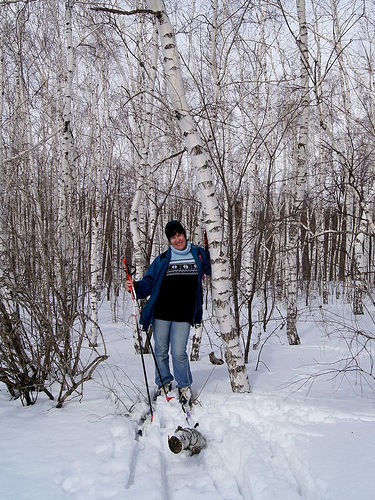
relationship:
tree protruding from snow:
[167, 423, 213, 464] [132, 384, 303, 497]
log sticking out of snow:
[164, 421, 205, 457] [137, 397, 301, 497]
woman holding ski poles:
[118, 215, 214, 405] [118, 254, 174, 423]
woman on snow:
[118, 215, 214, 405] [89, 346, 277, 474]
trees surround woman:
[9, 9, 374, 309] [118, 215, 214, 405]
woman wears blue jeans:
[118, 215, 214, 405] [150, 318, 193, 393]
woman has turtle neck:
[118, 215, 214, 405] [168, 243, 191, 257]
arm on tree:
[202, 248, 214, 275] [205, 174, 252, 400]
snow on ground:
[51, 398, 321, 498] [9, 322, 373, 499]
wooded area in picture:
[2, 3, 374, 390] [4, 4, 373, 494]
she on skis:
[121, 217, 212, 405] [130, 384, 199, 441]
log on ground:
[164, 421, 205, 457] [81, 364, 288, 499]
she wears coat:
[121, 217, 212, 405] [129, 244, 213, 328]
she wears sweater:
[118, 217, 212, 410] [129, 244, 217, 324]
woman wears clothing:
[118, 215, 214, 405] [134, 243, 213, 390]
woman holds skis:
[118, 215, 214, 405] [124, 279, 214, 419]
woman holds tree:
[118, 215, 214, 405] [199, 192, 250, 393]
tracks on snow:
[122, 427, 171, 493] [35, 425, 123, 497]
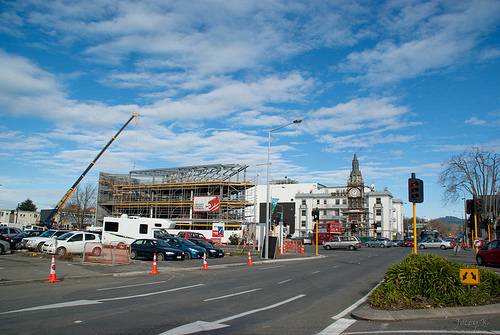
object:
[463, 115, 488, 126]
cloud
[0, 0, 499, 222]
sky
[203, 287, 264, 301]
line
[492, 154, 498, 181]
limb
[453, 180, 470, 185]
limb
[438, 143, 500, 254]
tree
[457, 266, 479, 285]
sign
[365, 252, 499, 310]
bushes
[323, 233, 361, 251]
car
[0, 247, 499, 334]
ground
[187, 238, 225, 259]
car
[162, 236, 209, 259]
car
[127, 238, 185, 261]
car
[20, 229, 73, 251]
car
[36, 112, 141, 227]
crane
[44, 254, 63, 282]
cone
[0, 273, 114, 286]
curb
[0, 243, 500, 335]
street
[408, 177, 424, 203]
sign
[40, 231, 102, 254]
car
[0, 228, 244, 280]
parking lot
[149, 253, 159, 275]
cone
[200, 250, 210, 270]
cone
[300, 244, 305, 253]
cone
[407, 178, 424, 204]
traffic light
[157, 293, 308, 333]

* * *

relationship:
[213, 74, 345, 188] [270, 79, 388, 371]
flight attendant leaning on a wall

* * *

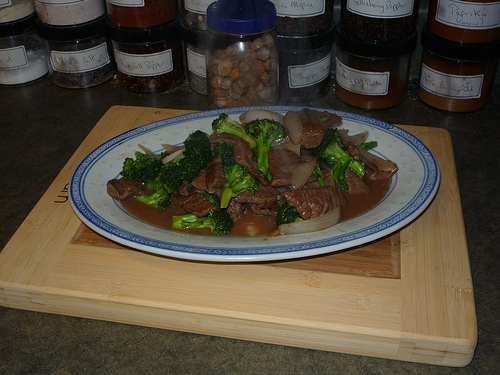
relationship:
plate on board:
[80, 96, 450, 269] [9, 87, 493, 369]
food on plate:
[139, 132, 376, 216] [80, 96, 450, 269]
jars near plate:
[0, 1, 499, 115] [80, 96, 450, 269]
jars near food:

• WHAT IS REQUIRED
Turn the lines above, from the one containing "[187, 238, 225, 259]" through the one containing "[157, 293, 308, 333]", into a numbered list, leaving out any blank lines.

• OUTPUT BELOW
1. [187, 238, 225, 259]
2. car
3. [162, 236, 209, 259]
4. car
5. [127, 238, 185, 261]
6. car
7. [20, 229, 73, 251]
8. car
9. [36, 112, 141, 227]
10. crane
11. [44, 254, 63, 282]
12. cone
13. [0, 273, 114, 286]
14. curb
15. [0, 243, 500, 335]
16. street
17. [408, 177, 424, 203]
18. sign
19. [40, 231, 102, 254]
20. car
21. [0, 228, 244, 280]
22. parking lot
23. [149, 253, 159, 275]
24. cone
25. [200, 250, 210, 270]
26. cone
27. [300, 244, 305, 253]
28. cone
29. [407, 178, 424, 204]
30. traffic light
31. [157, 293, 308, 333]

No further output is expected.